3052. — DE COLINI À M. DUPONT[1].
Aux Délices, près de Genève, 7 novembre 1755.

Je mérite bien peu l’amitié que vous avez pour moi, mon cher Démosthène, je ne sais qu’être négligent : il y a près de trois semaines que j’ai reçu la lettre que vous avez eu la bonté de m’écrire, et je n’y ai pas répondu encore. Je vous en demande mille pardons : il faut passer quelque chose à un homme qui est attaché au philosophe le plus étrange que la terre ait jamais porté. Il use tellement mes doigts à force de me faire écrire qu’il n’y a presque plus que mes ongles, qui ne tiennent à rien.

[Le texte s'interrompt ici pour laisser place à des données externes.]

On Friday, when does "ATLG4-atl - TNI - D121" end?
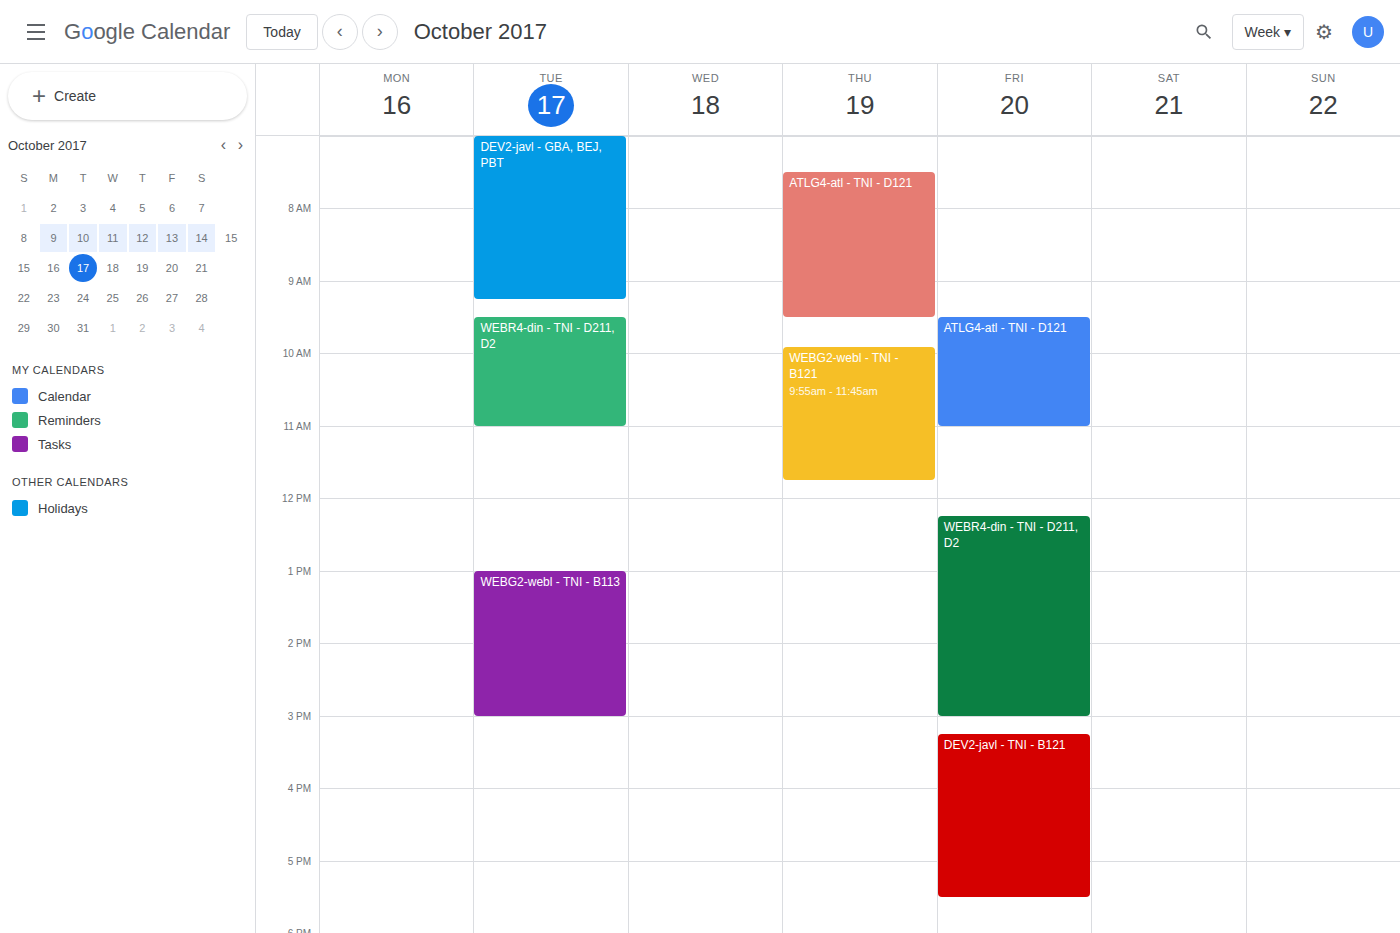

Vous avez des procès qui vous occupent beaucoup, et moi j’ai des tragédies et l’histoire de l’univers à écrire, à copier et à copier encore. Je ne vous parle pas de la petite oie, comme des petites dissertations détachées, toutes les lettres et mille babioles. Vous avez de temps en temps quelque aimable objet qui vient vous montrer ses pièces ; et moi, il n’y a pas un chien qui vienne me voir, et on ne me montre que de bien vilaines pièces.

Oui, j’ai été à Paris, et je ne vous ai pas écrit : autre négligence, et je demande encore pardon. L’Orphelin y eut le plus grand succès ; on le joua douze à treize fois de suite, et on ne l’interrompit que pour l’aller jouer à Fontainebleau, où il a été reçu avec autant d’applaudissements qu’à la ville.


La nature et l’hymen, voilà les lois premières,
Les devoirs, les liens des nations entières ;
Ces lois viennent des dieux ; le reste est des humains.


Ce couplet a fait beaucoup de bruit : on ne voulait pas d’abord le passer à la police ; on croyait y voir une apologie du déisme. Vous connaissez, il y a longtemps, ces trois autres vers, où Zamti parle de la mort ; ils ont été fort applaudis :

Le coupable la craint, le malheureux l’appelle,
Le brave la défie, et marche au-devant d’elle ;
Le sage qui l’attend la reçoit sans regrets.


Toute la pièce, d’un bout à l’autre, a été applaudie à tout rompre ; et ce succès brillant a un peu déridé le front cynique de notre philosophe : il en a été moins mourant qu’à l’ordinaire, et tout paraît aller fort bien actuellement. Vous aurez dans deux mois une nouvelle édition des Œuvres, et dans trois ou quatre mois un cours complet d’histoire universelle. Que voudriez-vous davantage ? N’est-ce pas bien travailler ? Vous avez beau dire, vous faites moins aisément des plaidoyers et des requêtes que nous ne faisons de l’histoire et des vers.

Pourquoi n’êtes-vous pas venu nous voir ? Soixante lieues, ce n’est pas une bagatelle, me direz-vous ? Vous avez raison, ci on ne quitte pas comme ça une famille aimable. Vous auriez été bien surpris ; vous auriez trouvé notre philosophe tout changé : il est devenu libéral ; n’est-ce pas là un miracle ? C’est pourtant vrai. Quatre chevaux dans l’écurie, une très-bonne table, un bon cuisinier, beaucoup de laquais, des jolies femmes qui gouvernent la maison : voilà le train d’aujourd’hui. Cela est plus honnête et plus décent que lorsque, dans un grand malheur, vous voulûtes bien, par compassion, lui offrir votre bourse. Nonobstant tout cela, je n’en suis pas plus gras.

Je vous remercie de la bonté avec laquelle vous vous offrez à être utile au laquais de M. de Voltaire, dont je vous ai parlé. Mme  Dupont m’a sans doute oublié ; mais je viendrai un jour la mater aux échecs, aussi bien que vous, et tous vos parents, et tout Colmar, et toute la province. Adieu, aimable Démosthène : si je voulais m’écouter, je vous écrirais jusqu’à demain, car je suis bavard. Votre amitié, vos bontés, voilà ce que je veux de vous, et je veux vous être tendrement attaché toute ma vie.


  1. Lettres inédites de Voltaire, etc., 1821.